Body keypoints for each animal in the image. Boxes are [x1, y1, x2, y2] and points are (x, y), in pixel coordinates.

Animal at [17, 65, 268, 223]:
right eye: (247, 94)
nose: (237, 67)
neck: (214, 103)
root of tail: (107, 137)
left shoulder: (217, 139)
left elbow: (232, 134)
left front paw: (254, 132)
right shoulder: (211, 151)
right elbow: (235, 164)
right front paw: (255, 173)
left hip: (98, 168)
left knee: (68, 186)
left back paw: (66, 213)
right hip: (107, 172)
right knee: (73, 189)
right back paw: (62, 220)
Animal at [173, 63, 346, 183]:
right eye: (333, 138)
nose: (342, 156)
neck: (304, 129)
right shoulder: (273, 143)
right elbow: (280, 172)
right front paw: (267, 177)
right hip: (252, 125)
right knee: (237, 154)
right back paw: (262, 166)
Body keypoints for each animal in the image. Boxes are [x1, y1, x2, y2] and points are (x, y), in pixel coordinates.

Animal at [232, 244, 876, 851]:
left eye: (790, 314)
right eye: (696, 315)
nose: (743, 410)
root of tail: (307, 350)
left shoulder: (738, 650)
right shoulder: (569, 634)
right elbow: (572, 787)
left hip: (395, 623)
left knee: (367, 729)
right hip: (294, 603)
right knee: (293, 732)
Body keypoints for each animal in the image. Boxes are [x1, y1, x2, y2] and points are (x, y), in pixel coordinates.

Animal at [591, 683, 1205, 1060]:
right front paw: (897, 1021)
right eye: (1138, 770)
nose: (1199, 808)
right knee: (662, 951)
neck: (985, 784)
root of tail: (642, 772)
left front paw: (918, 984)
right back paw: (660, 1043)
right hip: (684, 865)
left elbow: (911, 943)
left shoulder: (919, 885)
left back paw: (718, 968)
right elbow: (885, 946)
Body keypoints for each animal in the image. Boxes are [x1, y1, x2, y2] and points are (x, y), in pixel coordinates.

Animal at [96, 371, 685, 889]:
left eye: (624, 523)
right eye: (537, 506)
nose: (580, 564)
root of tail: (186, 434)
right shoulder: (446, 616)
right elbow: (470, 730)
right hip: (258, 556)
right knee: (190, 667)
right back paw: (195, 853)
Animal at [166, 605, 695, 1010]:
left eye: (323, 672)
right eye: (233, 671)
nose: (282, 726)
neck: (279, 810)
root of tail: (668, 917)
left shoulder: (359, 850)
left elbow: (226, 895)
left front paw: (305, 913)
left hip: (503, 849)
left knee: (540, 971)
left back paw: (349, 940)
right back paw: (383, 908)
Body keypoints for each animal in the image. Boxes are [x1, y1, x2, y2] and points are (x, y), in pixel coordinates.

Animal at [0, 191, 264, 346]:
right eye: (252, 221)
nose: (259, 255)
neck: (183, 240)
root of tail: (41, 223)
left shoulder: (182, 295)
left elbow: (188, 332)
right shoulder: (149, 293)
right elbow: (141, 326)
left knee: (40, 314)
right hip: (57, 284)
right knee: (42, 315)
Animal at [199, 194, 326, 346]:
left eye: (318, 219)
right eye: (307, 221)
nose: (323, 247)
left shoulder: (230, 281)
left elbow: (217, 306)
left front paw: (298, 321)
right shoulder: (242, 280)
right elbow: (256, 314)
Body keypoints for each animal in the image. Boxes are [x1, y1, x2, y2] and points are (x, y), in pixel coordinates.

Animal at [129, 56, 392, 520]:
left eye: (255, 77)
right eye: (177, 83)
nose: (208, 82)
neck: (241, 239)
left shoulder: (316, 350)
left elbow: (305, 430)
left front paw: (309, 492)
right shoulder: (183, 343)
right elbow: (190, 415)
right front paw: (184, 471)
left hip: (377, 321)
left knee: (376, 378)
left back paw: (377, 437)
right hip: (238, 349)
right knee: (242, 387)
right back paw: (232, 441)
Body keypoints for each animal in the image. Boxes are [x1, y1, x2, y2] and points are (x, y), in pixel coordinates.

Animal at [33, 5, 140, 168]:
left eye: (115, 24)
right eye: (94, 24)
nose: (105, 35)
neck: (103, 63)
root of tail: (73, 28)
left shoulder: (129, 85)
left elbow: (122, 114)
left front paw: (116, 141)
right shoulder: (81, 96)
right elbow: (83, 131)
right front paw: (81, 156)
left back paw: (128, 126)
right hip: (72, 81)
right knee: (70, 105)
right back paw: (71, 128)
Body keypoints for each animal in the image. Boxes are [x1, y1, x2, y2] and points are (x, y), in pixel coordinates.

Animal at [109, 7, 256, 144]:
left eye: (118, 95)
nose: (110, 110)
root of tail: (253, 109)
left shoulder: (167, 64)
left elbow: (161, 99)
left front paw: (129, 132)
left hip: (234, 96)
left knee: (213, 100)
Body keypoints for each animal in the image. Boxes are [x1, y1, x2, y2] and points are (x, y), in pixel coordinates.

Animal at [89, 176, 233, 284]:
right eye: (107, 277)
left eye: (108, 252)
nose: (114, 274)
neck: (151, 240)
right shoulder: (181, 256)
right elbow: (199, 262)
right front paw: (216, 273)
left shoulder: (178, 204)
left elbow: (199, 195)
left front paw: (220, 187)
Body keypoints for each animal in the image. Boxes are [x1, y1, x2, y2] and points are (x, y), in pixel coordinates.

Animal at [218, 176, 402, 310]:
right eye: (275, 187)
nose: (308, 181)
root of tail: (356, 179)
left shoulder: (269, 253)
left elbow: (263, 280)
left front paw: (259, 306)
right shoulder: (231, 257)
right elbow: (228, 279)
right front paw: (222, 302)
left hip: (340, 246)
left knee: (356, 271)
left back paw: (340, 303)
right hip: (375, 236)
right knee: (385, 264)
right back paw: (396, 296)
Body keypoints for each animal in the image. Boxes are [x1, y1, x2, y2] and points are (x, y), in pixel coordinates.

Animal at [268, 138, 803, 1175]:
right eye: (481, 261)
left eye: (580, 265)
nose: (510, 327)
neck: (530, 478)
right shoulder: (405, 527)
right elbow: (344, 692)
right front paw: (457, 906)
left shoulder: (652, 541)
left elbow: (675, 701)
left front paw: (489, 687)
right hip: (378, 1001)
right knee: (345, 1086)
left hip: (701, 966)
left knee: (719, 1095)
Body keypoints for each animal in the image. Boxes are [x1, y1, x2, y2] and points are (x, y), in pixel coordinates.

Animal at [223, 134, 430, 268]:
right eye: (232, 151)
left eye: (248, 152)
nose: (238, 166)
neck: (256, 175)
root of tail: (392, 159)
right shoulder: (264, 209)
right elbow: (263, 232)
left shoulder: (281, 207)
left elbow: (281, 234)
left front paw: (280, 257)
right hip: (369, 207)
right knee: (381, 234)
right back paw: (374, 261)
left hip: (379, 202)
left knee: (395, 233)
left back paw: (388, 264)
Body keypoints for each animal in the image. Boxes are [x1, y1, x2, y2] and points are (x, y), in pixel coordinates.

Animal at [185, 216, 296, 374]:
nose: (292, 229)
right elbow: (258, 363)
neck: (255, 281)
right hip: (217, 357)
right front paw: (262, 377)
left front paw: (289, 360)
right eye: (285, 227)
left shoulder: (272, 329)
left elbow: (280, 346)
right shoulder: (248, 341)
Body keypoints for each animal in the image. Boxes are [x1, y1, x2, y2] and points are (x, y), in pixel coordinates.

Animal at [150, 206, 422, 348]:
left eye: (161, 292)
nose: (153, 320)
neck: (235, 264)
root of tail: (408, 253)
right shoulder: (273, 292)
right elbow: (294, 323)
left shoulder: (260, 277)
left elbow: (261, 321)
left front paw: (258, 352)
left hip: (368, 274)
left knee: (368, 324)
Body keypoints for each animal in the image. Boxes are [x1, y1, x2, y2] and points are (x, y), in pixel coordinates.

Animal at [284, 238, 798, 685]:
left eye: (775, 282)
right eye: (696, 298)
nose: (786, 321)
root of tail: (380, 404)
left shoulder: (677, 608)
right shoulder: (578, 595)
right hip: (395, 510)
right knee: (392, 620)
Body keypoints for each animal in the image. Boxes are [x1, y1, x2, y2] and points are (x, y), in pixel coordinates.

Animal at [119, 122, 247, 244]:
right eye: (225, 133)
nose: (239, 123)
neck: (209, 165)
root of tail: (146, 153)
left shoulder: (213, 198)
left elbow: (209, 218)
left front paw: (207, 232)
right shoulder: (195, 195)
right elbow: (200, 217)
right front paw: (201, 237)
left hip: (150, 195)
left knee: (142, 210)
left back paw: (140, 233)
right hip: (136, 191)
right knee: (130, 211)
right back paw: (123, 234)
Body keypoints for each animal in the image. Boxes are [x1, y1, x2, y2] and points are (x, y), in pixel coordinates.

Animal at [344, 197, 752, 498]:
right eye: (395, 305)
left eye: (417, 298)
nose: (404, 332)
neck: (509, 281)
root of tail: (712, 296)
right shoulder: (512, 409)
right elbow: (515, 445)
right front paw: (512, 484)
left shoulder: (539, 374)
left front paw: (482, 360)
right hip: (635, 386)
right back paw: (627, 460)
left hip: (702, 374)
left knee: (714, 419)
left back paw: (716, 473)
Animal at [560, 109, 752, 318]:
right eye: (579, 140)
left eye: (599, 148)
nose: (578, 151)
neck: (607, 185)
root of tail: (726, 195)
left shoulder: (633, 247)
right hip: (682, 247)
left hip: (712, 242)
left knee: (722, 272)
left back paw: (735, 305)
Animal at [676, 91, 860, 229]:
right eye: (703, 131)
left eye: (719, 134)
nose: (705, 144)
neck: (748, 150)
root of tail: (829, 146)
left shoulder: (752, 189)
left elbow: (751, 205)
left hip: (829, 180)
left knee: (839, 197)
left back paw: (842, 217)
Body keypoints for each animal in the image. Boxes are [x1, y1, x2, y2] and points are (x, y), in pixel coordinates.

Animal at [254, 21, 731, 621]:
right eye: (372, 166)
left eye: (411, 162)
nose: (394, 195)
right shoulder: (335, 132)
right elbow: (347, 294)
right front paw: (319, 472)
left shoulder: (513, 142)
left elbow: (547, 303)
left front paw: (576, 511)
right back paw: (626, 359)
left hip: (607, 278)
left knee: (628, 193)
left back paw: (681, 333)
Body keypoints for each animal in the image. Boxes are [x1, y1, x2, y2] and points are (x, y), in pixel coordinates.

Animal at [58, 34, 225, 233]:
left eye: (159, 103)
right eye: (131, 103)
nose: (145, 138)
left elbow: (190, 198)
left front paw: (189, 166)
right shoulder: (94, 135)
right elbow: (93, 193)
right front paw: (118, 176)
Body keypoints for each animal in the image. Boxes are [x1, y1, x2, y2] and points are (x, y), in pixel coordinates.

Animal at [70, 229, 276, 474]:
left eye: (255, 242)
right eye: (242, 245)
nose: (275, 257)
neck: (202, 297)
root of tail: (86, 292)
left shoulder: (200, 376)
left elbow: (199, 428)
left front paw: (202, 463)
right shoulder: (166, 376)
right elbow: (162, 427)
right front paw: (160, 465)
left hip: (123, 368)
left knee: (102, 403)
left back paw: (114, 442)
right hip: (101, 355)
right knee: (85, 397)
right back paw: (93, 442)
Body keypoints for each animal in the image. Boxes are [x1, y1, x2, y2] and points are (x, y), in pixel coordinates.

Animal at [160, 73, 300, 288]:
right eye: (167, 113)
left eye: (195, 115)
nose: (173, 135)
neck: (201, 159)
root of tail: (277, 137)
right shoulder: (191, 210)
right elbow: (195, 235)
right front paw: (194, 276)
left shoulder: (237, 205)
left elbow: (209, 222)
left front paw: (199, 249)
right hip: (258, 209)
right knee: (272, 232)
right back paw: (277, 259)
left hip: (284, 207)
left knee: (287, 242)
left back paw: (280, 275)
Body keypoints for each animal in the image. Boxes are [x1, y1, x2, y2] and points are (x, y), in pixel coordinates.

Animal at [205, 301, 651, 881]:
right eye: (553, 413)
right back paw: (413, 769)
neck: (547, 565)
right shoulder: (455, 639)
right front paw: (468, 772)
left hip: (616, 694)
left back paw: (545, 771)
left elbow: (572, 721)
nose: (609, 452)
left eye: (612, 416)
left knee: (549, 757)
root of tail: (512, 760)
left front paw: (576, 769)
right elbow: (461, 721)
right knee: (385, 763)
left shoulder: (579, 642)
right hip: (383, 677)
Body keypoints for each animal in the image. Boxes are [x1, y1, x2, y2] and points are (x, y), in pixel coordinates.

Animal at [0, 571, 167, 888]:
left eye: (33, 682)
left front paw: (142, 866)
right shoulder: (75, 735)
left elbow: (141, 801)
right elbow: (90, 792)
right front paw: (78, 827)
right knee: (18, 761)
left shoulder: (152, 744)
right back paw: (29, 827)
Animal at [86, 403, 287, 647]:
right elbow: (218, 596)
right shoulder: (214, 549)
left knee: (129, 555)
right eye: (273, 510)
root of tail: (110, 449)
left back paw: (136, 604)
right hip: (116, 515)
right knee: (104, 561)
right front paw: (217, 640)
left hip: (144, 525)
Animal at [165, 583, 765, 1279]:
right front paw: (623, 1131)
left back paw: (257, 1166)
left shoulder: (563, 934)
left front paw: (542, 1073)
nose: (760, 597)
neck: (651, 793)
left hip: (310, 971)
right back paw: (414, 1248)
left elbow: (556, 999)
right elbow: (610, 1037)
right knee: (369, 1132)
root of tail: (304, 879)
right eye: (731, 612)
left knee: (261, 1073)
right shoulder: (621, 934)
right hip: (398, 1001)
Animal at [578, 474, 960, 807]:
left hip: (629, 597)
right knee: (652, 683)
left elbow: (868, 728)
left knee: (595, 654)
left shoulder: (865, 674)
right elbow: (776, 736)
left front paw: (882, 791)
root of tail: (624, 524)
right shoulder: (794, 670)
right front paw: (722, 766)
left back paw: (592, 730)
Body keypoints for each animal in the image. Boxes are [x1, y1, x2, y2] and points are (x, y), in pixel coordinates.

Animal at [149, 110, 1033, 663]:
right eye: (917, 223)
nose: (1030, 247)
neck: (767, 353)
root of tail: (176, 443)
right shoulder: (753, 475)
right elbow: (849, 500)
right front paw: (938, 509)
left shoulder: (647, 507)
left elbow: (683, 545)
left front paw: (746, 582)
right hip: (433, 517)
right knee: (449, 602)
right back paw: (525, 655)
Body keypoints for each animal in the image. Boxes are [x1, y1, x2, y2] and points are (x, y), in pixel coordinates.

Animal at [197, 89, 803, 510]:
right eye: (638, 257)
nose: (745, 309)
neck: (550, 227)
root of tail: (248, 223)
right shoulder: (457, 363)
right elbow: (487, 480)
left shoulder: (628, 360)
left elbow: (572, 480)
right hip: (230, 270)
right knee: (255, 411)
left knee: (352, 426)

▶ _EXERCISE DESCRIPTION_:
Only the lines above starting at the one containing "right eye: (225, 133)" and ending at the one containing "left hip: (607, 278)", both included, are to be returned, exactly as they read.

▶ _YOUR SOLUTION_:
right eye: (225, 133)
nose: (239, 123)
neck: (209, 165)
root of tail: (146, 153)
left shoulder: (213, 198)
left elbow: (209, 218)
left front paw: (207, 232)
right shoulder: (195, 195)
right elbow: (200, 217)
right front paw: (201, 237)
left hip: (150, 195)
left knee: (142, 210)
left back paw: (140, 233)
right hip: (136, 191)
right knee: (130, 211)
right back paw: (123, 234)
Body keypoints for each animal in the image. Boxes are [x1, y1, x2, y2] and points are (x, y), in pixel coordinates.

Animal at [344, 197, 752, 498]:
right eye: (395, 305)
left eye: (417, 298)
nose: (404, 332)
neck: (509, 281)
root of tail: (712, 296)
right shoulder: (512, 409)
right elbow: (515, 445)
right front paw: (512, 484)
left shoulder: (539, 374)
left front paw: (482, 360)
right hip: (635, 386)
right back paw: (627, 460)
left hip: (702, 374)
left knee: (714, 419)
left back paw: (716, 473)
Animal at [560, 109, 752, 318]:
right eye: (579, 140)
left eye: (599, 148)
nose: (578, 151)
neck: (607, 185)
root of tail: (726, 195)
left shoulder: (633, 247)
right hip: (682, 247)
left hip: (712, 242)
left knee: (722, 272)
left back paw: (735, 305)
Animal at [676, 91, 860, 229]:
right eye: (703, 131)
left eye: (719, 134)
nose: (705, 144)
neck: (748, 150)
root of tail: (829, 146)
left shoulder: (752, 189)
left elbow: (751, 205)
left hip: (829, 180)
left knee: (839, 197)
left back paw: (842, 217)
Body keypoints for each animal in the image. Boxes are [x1, y1, x2, y2] and points are (x, y), in pixel coordinates.

Animal at [254, 21, 731, 621]:
right eye: (372, 166)
left eye: (411, 162)
nose: (394, 195)
right shoulder: (335, 132)
right elbow: (347, 294)
right front paw: (319, 472)
left shoulder: (513, 142)
left elbow: (547, 303)
left front paw: (576, 511)
right back paw: (626, 359)
left hip: (607, 278)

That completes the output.